Les dossiers urbanistiques de la nouvelle équipe municipale du Crès
La nouvelle équipe municipale du Crès, menée par son maire Stéphane Champay (Divers droite), souhaite que cette commune de 10 000 habitants, située à une dizaine de kilomètres de Montpellier, se défasse de sa réputation de village-dortoir. Parmi les pistes explorées pour y parvenir, celle de la création d’un nouveau lieu de vie. « Actuellement, il y a sur la commune deux centres de vie, correspondant aux implantations des deux magasins d’alimentation, explique Stéphane Champay. Le centre-ville historique, lui, est mort. Les arènes pourraient devenir ce troisième lieu de vie. » Dans un état de dégradation avancée, les arènes (1 700 places) sont fermées au public et doivent être reconstruites. L’idée serait de les transformer en tiers-lieu qui accueillerait des spectacles et autres événements ainsi qu’une petite activité économique, « tout en lui conservant son activité taurine qui est ancrée dans l’histoire du Crès », précise l’édile. Plusieurs propositions doivent être présentées d’ici le second semestre par une mission d’assistance à maîtrise d’ouvrage qui a été mise en place. Suivra ensuite une consultation de la population.

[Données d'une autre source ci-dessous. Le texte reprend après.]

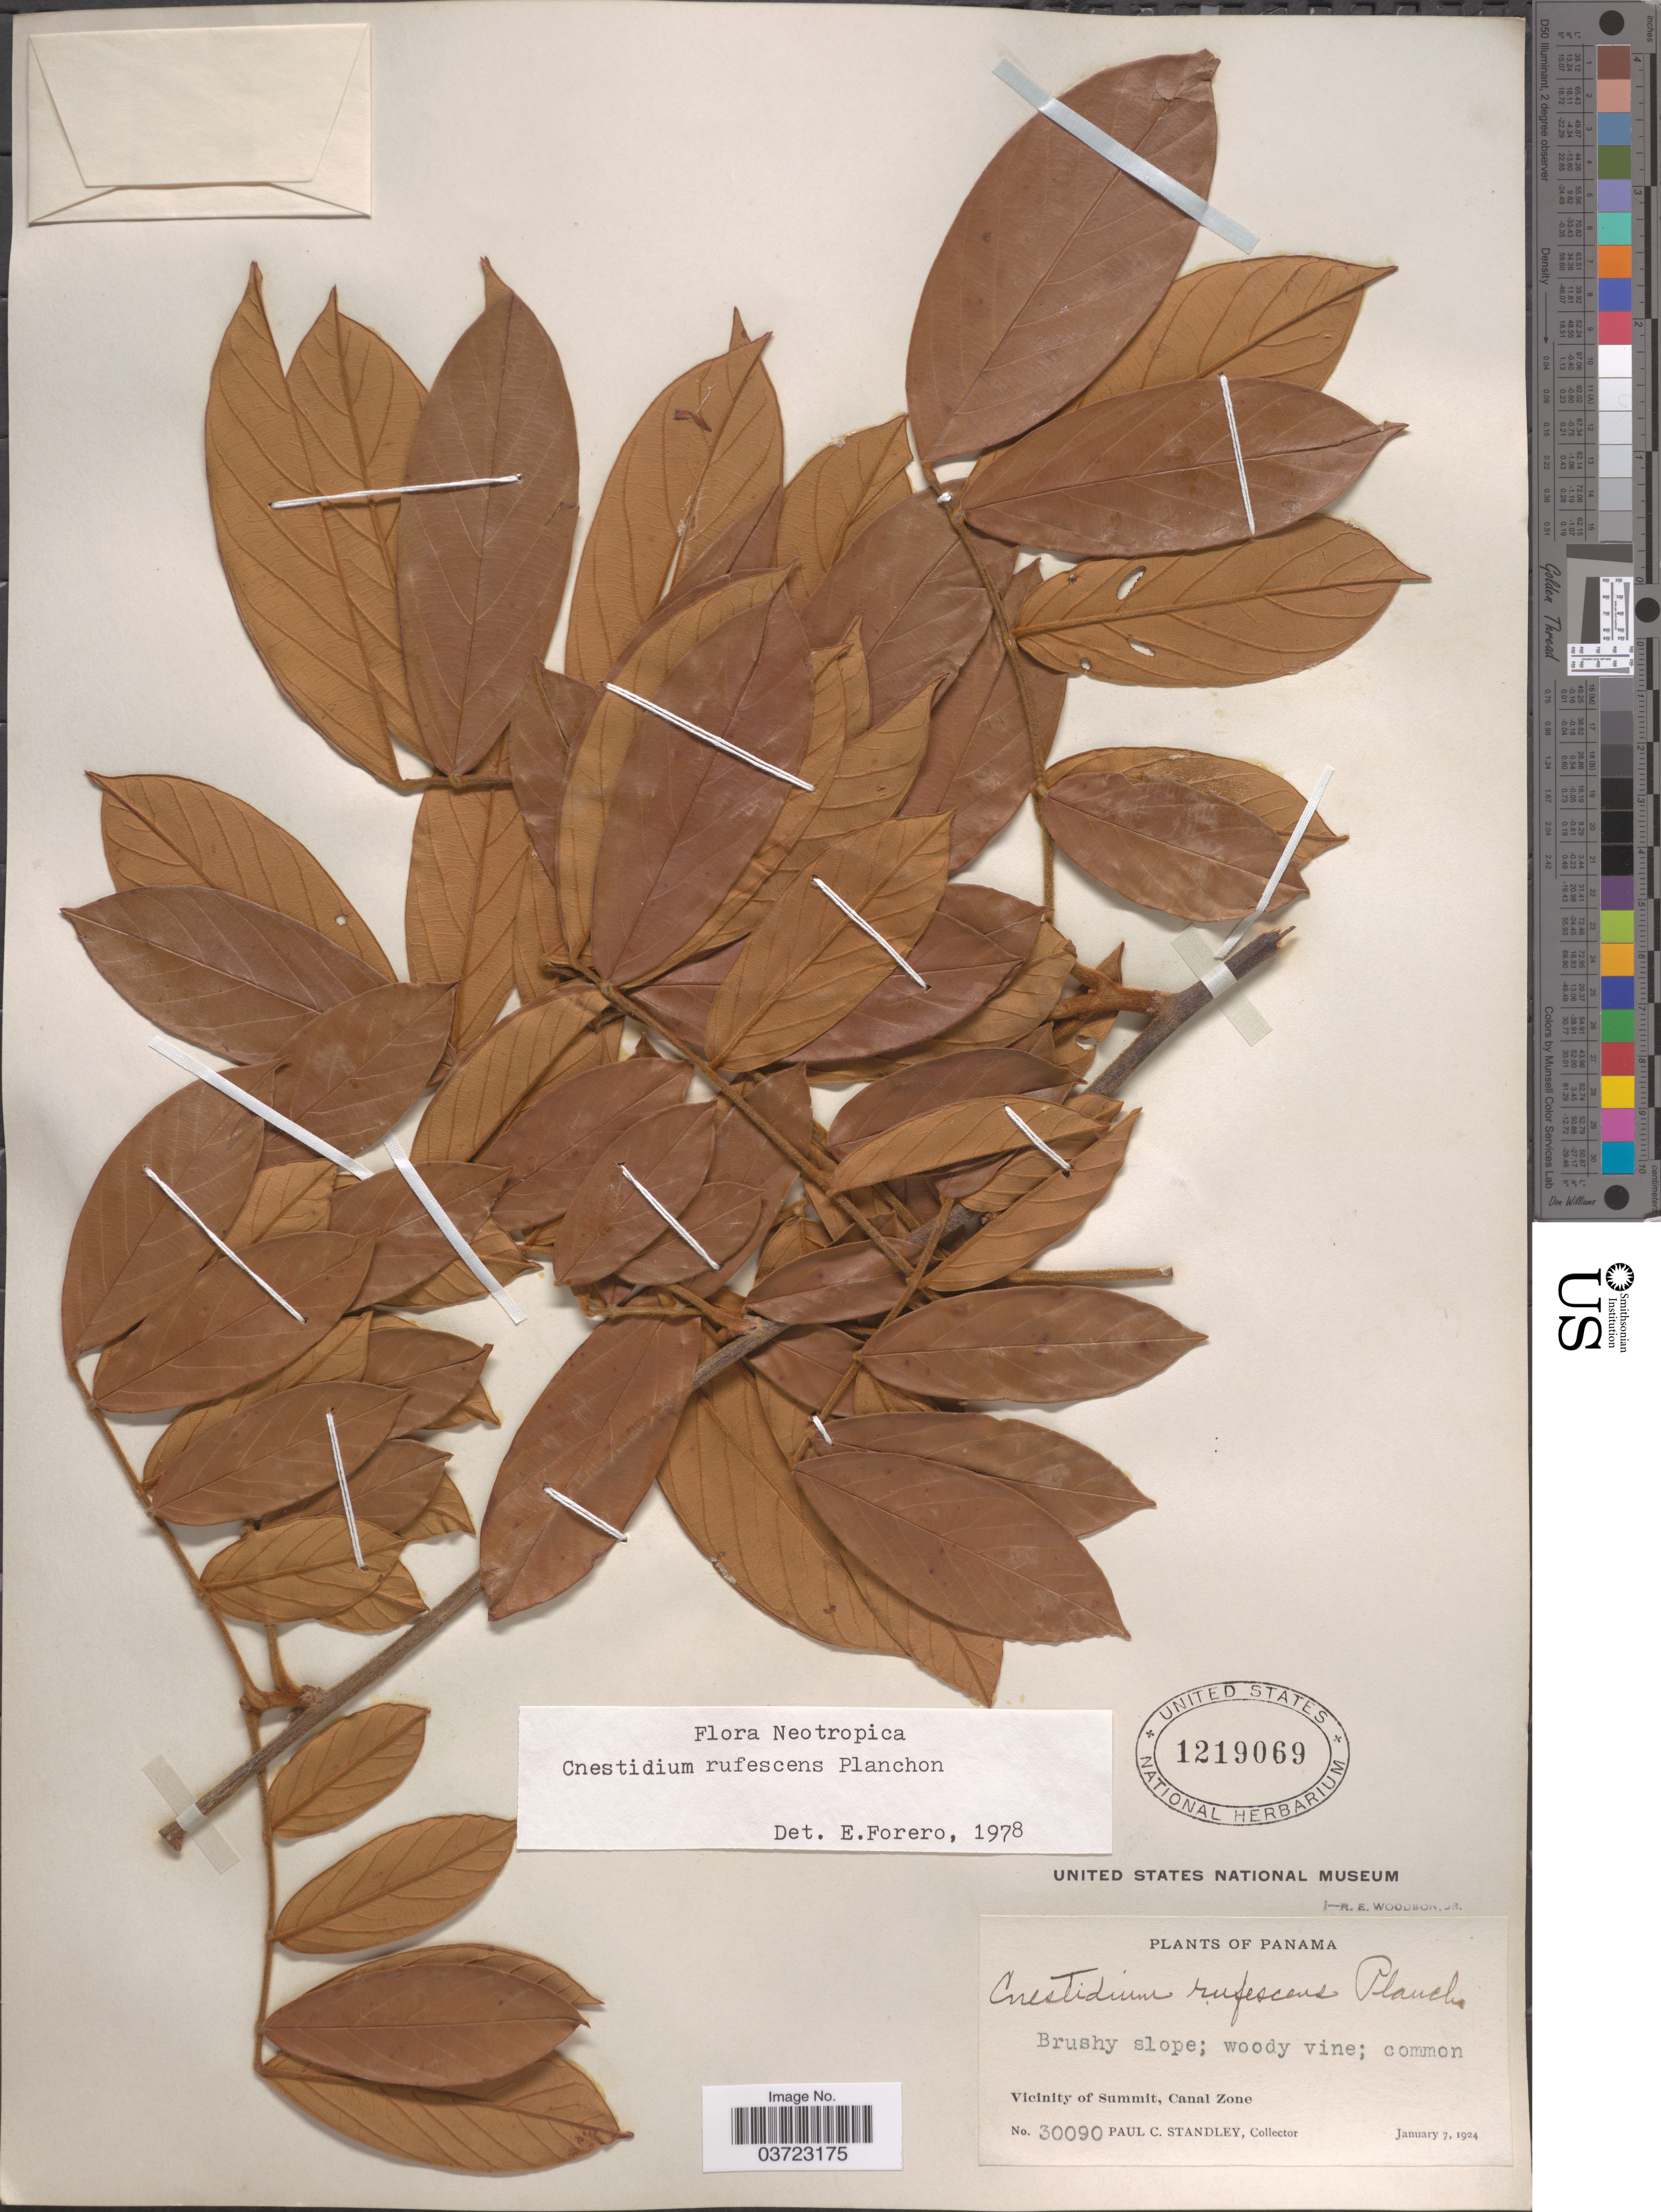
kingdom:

Vers un recalibrage du projet de La Plaine
Parmi les autres aménagements futurs, celui de l’extension de la commune au sud avec le quartier de la Plaine. Le concessionnaire de l'aménagement de la zac, le groupement GGL, y prévoit la construction d’environ 1 800 logements sur 35 hectares. Aux yeux du nouveau maire, « 1800 logements, cela semble trop. Il est urgent de prendre notre temps et d’envisager un recalibrage du projet », estime celui qui conserve une activité privée en tant directeur de la fédération régionale des Vignerons indépendants et affirme son attachement à l’âme vigneronne de sa commune. « Nous rencontrons régulièrement les représentants de GGL à ce sujet, assure le maire. Une fois le projet réétudié, viendra le moment de le porter politiquement auprès de la Métropole et de sa déléguée à l’urbanisme, Coralie Mantion. »
Quant au devenir de l’ancien site industriel Latelec, « le bâtiment doit être rasé et remplacé par un programme immobilier de 154 logements. Le permis de construire a été déposé par le promoteur Helenis (filiale de GGL, NDLR) », note Stéphane Champay. Un nouveau centre de police pourrait y être installé, propose l’équipe municipale, ce qui le rapprocherait par la même occasion du lac du Crès qui voit ses rives envahies chaque été et pas toujours sous contrôle.